In a recent meeting, with a senior marketing exec at a leading beauty brand, the influencer marketing phenomena was described as a "magic moment," where some luxury brands are committing 100 percent of their marketing budgets to influencer marketing, then seeing products fly off store-shelves. 

Some thought the FTC Disclosure requirements, issued in 2015, would slow down the explosion of influencer endorsements on social media as it would become obvious that these were paid endorsements, but as one millennial put it to me recently, "at least it is better than having to watch an ad."

As influencer marketing has evolved rapidly and continues to grow, beyond raw counts of subscribers/followers, it does not yet have the benefit of standardized tools and measurements which can be used to evaluate the value of one influencer to another. While agencies that handle these folks say they "carefully screen talent and share the potential risks with clients," they have no way to predict if their "talent" will be a good match for any particular brand.   Actually, there is a lot brands can do to ensure they are aligning with the right talent.

One way to evaluate brand relevance is to look at the strength of active, mutual engagement between two brands' audiences over time. This means measuring the level of reciprocal, highly interactive social media activities (such as commenting, posting photos, retweeting, hash tagging or replying) between two brand audiences showing which fans of one brand have the highest affinity for the other brand. This helps surfaces which influence marketers have the greatest potential to help promote brands at the category or product level.

For example, an Intel Super Bowl ad featured Patriots quarterback Tom Brady.
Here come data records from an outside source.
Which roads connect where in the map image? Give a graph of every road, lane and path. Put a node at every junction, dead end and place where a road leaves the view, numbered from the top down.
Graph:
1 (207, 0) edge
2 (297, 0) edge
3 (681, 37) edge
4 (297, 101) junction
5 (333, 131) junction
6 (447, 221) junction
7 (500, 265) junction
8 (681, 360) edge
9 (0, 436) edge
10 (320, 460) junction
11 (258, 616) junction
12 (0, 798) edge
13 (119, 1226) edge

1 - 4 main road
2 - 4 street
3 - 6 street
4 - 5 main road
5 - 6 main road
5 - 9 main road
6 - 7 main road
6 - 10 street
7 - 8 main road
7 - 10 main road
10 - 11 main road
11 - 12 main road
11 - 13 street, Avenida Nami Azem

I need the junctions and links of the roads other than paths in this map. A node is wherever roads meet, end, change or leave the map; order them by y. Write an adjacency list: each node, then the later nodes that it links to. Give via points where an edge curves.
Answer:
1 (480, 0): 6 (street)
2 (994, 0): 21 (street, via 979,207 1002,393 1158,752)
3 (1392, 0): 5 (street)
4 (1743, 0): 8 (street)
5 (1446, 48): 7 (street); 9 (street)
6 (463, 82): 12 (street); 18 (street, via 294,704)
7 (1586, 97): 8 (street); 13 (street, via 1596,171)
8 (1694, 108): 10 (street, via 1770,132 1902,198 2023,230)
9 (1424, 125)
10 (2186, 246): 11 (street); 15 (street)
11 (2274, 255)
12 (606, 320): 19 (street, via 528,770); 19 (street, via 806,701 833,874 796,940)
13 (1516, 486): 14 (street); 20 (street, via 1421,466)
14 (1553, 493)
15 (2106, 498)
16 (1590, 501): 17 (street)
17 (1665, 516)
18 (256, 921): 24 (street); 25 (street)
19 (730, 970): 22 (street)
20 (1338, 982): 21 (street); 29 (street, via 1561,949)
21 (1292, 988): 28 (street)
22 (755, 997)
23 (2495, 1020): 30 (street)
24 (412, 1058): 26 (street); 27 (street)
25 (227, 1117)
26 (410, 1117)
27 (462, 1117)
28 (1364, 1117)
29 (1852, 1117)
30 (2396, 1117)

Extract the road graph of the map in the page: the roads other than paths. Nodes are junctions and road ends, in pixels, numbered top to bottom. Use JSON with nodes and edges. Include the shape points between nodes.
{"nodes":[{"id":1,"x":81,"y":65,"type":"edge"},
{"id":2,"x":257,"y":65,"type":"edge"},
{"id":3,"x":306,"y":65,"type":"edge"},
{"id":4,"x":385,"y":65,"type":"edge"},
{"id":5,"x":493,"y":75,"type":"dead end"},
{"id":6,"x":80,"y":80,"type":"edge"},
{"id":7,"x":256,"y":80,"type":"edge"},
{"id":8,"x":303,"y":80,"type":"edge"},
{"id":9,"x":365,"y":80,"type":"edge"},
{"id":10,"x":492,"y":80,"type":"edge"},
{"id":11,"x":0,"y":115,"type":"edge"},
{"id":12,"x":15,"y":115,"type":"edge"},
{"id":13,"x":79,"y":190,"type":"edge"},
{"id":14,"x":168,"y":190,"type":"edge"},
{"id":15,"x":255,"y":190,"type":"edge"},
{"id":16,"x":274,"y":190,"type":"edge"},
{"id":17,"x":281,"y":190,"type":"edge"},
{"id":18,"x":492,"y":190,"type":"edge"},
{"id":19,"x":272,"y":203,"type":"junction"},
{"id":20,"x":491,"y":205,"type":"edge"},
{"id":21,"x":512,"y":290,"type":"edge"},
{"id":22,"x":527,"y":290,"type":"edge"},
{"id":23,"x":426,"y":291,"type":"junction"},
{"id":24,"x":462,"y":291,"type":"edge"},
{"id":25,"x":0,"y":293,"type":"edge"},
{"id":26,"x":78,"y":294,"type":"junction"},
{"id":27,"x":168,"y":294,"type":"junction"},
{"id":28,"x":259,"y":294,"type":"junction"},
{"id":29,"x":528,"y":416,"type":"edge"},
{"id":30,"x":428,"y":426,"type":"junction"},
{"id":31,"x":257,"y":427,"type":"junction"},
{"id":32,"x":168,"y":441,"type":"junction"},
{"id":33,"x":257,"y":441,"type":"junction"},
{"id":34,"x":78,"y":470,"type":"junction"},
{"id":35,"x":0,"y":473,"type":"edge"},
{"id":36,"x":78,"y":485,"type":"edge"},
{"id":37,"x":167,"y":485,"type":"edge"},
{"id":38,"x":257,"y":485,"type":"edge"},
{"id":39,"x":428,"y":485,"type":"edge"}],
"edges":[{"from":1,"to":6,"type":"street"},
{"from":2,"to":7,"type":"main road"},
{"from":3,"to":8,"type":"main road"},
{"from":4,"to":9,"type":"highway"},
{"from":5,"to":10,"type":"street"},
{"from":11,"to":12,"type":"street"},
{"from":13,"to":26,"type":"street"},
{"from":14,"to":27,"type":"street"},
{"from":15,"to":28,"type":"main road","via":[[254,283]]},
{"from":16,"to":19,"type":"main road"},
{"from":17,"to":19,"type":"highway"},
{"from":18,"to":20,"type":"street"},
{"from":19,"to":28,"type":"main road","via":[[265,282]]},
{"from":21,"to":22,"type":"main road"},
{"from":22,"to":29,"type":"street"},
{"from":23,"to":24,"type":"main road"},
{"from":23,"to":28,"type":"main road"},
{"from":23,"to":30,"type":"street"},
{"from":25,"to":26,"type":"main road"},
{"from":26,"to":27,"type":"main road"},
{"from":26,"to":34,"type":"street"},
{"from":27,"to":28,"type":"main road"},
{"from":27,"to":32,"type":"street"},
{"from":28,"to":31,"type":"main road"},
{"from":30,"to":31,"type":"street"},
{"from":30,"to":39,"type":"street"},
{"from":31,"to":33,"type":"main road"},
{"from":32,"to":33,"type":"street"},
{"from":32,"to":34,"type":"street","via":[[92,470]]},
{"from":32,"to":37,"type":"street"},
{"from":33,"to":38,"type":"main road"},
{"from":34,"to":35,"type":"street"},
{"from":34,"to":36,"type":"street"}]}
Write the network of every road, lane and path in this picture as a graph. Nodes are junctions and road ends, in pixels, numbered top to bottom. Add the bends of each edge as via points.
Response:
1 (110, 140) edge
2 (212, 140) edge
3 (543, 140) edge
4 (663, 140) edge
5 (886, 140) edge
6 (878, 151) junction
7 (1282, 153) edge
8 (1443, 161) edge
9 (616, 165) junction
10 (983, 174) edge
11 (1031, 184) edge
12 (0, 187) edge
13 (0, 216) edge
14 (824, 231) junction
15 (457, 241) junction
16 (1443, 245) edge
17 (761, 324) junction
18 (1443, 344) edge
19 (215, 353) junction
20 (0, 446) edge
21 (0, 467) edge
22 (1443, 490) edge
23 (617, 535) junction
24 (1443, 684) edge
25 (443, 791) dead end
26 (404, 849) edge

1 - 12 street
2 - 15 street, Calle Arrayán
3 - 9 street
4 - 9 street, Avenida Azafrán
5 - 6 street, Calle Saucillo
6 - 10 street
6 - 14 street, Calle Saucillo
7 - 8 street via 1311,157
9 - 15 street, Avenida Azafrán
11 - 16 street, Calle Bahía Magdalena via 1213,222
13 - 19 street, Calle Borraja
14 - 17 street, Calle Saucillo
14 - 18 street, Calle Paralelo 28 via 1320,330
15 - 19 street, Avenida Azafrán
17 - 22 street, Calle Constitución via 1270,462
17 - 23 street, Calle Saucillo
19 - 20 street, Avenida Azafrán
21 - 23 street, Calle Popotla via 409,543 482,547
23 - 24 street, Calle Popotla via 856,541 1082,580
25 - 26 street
Aside from Brady himself actually being in the Super Bowl, his social affinity ranking showed that he was a great choice clocking with a very high 7.17 affinity score. But get this, Intel could also have chosen Marlon Wayans (7.88), Packers quarterback Aaron Rodgers (7.76) or even Matt Damon (7.61) because based on their even higher affinity scores, any one of these would give the ad an even better chance at resonating with Intel's extended social audiences.

Last fall, Lady Gaga and Bud Light partnered on the DiveBarTour, with the initial announcements starting the first week of October.

The three shows in Nashville, NY, and LA drew rave reviews, but according to our rankings, for the first nine-months of 2016, Lady Gaga ranked 330th out of 2,500 Musical Artists tracked by AffinityAnswers, with a True Affinity score of 6.3.  Interestingly, country music's Sam Hunt had the highest TrueAffinity with Bud Light during that same time, with a score of 9.0

The investment Gaga paid off for AB-InBev. In the weeks immediately following the announcement of the tour, TrueAffinity between Lady Gaga and Bud Light surged 24 percent, ending up at 7.8 by the end of October.